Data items
------------------------------------------------

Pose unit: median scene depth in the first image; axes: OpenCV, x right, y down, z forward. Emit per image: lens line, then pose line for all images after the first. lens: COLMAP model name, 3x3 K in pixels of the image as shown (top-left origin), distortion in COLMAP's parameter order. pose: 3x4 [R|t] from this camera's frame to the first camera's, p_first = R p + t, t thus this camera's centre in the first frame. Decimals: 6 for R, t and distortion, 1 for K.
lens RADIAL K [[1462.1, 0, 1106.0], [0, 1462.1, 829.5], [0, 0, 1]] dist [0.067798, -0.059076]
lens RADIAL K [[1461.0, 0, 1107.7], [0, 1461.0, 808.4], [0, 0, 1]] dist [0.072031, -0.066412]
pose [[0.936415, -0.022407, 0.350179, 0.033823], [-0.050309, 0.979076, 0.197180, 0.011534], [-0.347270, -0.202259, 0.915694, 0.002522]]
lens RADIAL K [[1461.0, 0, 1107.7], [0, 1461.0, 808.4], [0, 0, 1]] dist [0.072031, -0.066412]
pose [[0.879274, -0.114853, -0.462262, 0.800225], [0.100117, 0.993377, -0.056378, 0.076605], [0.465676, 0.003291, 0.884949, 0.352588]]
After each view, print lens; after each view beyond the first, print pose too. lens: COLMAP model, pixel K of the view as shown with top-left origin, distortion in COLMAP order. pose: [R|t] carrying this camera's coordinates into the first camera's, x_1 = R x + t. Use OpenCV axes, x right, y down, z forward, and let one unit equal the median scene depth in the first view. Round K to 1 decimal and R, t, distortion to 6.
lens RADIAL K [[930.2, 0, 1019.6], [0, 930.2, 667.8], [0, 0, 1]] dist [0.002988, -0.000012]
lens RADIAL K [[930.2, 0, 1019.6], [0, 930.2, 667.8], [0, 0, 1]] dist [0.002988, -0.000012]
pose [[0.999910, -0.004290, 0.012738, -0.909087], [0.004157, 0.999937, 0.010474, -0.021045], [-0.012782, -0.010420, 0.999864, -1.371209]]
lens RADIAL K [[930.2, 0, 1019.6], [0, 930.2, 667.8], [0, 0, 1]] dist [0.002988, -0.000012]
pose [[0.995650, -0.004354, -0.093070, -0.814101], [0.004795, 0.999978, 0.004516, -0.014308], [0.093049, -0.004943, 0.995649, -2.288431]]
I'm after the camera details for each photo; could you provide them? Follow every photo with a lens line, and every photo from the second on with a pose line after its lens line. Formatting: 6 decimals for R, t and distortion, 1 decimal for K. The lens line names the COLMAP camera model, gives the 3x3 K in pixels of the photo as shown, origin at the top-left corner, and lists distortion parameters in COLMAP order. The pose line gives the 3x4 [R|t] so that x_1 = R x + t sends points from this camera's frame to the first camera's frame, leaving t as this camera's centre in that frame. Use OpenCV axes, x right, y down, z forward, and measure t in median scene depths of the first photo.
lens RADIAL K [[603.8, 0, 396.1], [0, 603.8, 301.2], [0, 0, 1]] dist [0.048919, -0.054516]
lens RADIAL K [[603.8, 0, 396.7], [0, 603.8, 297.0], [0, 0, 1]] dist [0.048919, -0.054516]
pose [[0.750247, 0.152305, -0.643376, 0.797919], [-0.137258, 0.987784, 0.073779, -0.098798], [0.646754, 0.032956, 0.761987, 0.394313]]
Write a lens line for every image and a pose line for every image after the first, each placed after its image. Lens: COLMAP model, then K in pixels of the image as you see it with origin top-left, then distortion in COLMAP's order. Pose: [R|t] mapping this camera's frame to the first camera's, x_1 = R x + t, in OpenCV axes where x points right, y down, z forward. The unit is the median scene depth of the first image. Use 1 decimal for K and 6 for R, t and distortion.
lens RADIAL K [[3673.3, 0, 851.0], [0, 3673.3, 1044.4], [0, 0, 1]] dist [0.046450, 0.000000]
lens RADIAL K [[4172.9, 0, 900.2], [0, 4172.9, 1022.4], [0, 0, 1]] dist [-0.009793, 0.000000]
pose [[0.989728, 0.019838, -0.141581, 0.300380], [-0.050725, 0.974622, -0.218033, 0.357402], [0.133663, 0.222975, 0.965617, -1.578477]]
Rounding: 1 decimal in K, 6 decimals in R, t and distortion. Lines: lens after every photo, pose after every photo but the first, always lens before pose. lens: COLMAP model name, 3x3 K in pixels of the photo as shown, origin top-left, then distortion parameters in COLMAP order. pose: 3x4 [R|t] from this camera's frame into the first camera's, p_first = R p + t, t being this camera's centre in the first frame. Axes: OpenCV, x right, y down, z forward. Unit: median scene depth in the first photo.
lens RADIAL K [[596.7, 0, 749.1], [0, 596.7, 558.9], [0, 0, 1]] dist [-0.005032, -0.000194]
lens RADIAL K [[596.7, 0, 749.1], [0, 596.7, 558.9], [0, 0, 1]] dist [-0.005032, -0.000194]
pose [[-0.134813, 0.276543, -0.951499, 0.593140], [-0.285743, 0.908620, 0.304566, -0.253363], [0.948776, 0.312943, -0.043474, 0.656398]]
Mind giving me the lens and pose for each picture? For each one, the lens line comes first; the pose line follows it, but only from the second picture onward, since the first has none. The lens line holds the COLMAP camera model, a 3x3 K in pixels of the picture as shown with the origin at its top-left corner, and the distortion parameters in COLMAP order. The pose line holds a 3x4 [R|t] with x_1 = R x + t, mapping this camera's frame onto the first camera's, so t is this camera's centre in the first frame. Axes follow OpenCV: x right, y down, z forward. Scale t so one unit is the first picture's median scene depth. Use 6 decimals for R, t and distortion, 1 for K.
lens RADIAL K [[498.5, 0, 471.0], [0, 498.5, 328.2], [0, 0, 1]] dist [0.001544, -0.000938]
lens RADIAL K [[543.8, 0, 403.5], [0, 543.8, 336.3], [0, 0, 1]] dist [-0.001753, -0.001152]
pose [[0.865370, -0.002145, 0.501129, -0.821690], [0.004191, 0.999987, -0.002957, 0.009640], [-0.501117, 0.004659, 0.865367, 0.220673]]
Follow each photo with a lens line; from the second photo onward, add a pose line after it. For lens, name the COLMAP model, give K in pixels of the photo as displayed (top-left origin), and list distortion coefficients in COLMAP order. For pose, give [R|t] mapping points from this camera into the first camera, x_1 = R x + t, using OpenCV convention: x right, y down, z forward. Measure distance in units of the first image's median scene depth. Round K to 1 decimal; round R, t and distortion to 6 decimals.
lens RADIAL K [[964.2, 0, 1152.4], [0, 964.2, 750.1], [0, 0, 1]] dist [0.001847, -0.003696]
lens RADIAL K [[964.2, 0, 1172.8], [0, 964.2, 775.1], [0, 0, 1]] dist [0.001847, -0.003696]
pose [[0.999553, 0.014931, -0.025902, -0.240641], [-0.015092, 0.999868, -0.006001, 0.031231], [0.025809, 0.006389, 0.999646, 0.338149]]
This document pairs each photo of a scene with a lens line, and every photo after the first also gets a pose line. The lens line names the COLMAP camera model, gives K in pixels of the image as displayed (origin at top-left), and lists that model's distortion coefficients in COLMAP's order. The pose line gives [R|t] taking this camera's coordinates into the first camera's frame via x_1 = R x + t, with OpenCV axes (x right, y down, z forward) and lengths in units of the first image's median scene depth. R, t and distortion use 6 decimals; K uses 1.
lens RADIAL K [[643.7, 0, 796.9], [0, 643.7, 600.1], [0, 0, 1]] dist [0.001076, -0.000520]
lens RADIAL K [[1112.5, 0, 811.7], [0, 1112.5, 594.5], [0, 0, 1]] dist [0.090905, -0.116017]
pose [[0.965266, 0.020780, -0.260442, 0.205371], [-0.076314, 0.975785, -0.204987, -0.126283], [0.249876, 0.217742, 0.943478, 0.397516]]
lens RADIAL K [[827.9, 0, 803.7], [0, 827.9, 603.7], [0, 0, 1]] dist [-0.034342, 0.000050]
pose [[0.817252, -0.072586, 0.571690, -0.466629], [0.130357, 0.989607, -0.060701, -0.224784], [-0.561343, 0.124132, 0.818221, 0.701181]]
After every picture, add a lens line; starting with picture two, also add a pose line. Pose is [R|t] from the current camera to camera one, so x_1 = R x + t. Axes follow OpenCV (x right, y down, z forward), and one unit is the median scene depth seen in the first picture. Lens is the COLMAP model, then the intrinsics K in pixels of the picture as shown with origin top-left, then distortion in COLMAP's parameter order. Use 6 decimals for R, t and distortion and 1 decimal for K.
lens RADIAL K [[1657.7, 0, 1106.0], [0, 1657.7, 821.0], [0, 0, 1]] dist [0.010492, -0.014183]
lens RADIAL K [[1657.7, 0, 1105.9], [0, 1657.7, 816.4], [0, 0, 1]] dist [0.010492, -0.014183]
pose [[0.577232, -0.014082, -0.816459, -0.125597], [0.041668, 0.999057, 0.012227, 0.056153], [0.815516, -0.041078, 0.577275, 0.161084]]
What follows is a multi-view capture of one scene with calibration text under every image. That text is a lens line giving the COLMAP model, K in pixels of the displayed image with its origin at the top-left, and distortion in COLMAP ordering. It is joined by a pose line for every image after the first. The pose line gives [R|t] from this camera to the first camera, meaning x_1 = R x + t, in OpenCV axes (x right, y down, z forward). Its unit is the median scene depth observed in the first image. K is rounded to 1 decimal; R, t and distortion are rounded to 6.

------------------------------------------------

Duplicate the part of the data items above that opens with the line containing "Mind giving me" and closes with the line containing "dist [0.001544, -0.000938]", both ends included, keeping every character unchanged.

Mind giving me the lens and pose for each picture? For each one, the lens line comes first; the pose line follows it, but only from the second picture onward, since the first has none. The lens line holds the COLMAP camera model, a 3x3 K in pixels of the picture as shown with the origin at its top-left corner, and the distortion parameters in COLMAP order. The pose line holds a 3x4 [R|t] with x_1 = R x + t, mapping this camera's frame onto the first camera's, so t is this camera's centre in the first frame. Axes follow OpenCV: x right, y down, z forward. Scale t so one unit is the first picture's median scene depth. Use 6 decimals for R, t and distortion, 1 for K.
lens RADIAL K [[498.5, 0, 471.0], [0, 498.5, 328.2], [0, 0, 1]] dist [0.001544, -0.000938]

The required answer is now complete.